TASK OBJECTIVE
Sort through the entries below and pull out lines containing the word "properties".

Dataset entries

*** Block opens ***

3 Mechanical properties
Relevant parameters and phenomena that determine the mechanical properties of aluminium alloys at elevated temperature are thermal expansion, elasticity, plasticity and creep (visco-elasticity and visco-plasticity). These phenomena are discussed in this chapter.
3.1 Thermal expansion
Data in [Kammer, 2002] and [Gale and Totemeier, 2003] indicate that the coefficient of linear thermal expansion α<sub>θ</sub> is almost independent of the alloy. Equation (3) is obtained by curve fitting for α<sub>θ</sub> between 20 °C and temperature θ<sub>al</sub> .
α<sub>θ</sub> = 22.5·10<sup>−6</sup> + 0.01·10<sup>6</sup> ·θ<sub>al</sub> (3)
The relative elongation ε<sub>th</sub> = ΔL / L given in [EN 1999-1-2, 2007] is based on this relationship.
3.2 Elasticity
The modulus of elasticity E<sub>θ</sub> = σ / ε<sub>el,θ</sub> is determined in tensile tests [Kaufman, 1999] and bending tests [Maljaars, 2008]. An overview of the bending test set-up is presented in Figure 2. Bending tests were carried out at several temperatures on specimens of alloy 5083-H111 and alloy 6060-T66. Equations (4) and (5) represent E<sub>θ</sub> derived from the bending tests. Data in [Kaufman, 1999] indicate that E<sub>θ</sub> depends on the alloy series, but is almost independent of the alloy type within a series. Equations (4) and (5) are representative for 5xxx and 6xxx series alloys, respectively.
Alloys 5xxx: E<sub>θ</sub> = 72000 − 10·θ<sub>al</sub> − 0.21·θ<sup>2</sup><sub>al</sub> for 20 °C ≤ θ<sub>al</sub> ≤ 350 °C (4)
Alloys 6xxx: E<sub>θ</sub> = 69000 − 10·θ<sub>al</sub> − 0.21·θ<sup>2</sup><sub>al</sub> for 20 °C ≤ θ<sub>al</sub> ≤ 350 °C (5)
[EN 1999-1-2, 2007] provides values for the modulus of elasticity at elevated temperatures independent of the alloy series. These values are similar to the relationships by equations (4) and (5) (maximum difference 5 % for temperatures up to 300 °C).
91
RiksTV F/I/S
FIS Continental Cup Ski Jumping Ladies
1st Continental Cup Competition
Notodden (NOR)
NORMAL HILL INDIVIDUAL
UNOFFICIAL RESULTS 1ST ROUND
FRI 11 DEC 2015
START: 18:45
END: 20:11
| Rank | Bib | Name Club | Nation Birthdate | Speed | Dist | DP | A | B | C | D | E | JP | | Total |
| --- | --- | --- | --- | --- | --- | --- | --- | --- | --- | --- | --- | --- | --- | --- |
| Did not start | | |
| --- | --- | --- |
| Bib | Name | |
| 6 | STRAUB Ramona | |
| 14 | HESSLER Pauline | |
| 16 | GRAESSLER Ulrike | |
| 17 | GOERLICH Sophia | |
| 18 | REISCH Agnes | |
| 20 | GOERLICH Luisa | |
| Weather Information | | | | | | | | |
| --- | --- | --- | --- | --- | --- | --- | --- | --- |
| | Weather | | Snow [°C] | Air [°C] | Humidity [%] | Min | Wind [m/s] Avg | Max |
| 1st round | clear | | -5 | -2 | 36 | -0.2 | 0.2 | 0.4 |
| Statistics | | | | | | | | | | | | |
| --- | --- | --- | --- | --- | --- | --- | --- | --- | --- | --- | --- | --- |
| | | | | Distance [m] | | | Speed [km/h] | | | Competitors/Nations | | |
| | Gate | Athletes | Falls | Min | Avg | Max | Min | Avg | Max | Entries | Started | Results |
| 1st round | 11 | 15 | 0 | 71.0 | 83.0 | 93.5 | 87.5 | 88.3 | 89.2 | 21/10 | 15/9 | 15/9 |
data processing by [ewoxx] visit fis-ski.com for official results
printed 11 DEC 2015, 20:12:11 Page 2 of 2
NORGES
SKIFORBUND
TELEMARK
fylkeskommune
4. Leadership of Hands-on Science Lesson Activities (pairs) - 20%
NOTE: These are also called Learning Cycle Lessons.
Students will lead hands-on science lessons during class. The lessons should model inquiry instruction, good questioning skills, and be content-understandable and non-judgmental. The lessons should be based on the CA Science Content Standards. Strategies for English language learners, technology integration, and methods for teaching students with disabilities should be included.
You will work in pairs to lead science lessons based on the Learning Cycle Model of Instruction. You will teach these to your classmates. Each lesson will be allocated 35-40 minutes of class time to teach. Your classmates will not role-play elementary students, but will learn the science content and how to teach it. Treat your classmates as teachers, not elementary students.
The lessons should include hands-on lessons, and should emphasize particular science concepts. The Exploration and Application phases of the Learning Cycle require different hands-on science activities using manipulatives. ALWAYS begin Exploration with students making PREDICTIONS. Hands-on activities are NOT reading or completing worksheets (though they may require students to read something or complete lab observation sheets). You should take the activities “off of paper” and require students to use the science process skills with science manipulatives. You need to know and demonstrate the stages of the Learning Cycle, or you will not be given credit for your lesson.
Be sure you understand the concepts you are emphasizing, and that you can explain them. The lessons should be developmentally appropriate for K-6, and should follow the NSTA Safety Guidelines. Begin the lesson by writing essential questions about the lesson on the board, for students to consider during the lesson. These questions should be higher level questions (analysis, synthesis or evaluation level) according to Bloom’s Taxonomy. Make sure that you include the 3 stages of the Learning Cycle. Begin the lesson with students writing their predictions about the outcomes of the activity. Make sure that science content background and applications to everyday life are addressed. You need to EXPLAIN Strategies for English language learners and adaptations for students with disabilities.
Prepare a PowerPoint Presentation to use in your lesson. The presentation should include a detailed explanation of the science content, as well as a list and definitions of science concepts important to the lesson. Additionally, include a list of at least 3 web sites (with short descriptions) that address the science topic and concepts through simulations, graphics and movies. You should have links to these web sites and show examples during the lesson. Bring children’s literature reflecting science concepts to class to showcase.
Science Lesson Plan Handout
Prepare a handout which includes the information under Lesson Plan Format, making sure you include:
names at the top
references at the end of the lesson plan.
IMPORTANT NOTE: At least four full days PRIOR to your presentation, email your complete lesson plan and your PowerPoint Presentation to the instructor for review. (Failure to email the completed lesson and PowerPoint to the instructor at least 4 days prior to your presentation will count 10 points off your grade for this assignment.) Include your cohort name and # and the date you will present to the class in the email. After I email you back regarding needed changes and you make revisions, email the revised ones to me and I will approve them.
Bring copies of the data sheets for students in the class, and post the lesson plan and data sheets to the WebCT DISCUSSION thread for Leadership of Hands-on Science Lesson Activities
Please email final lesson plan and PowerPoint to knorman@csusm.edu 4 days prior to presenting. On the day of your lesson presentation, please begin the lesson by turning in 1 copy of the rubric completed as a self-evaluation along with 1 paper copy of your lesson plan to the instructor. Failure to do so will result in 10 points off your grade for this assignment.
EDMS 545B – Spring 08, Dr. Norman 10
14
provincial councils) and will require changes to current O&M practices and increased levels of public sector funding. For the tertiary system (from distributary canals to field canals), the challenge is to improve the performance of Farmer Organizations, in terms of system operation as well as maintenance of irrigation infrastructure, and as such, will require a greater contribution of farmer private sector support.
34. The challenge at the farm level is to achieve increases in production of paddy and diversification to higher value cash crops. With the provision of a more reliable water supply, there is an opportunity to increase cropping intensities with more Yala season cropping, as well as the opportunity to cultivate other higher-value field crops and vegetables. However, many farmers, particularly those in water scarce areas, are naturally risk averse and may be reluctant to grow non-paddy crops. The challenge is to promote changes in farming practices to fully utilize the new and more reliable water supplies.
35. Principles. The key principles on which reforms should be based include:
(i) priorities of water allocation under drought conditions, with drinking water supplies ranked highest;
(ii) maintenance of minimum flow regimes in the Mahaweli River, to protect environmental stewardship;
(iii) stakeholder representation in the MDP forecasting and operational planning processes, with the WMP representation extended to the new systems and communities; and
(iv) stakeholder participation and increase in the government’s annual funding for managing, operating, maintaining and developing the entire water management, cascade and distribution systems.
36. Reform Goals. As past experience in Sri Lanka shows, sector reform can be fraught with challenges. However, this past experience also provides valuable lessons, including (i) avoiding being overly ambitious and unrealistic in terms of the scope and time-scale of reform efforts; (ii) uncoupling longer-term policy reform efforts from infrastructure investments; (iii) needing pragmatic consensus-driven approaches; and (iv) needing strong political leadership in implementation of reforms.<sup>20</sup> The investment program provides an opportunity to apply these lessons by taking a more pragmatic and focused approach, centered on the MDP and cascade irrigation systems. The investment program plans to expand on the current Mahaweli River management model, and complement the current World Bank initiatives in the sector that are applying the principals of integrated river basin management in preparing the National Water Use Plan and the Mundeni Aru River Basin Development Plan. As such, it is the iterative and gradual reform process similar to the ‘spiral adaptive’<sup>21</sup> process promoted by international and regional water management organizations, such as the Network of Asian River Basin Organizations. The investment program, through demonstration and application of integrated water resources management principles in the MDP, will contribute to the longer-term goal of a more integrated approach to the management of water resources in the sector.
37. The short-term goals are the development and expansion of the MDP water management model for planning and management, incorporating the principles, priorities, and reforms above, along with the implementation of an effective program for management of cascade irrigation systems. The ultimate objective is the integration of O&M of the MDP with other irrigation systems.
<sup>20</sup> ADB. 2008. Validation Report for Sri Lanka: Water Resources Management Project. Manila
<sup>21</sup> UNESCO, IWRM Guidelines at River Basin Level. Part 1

*** Block closes ***

RESPONSE BOX
3 Mechanical properties
Relevant parameters and phenomena that determine the mechanical properties of aluminium alloys at elevated temperature are thermal expansion, elasticity, plasticity and creep (visco-elasticity and visco-plasticity). These phenomena are discussed in this chapter.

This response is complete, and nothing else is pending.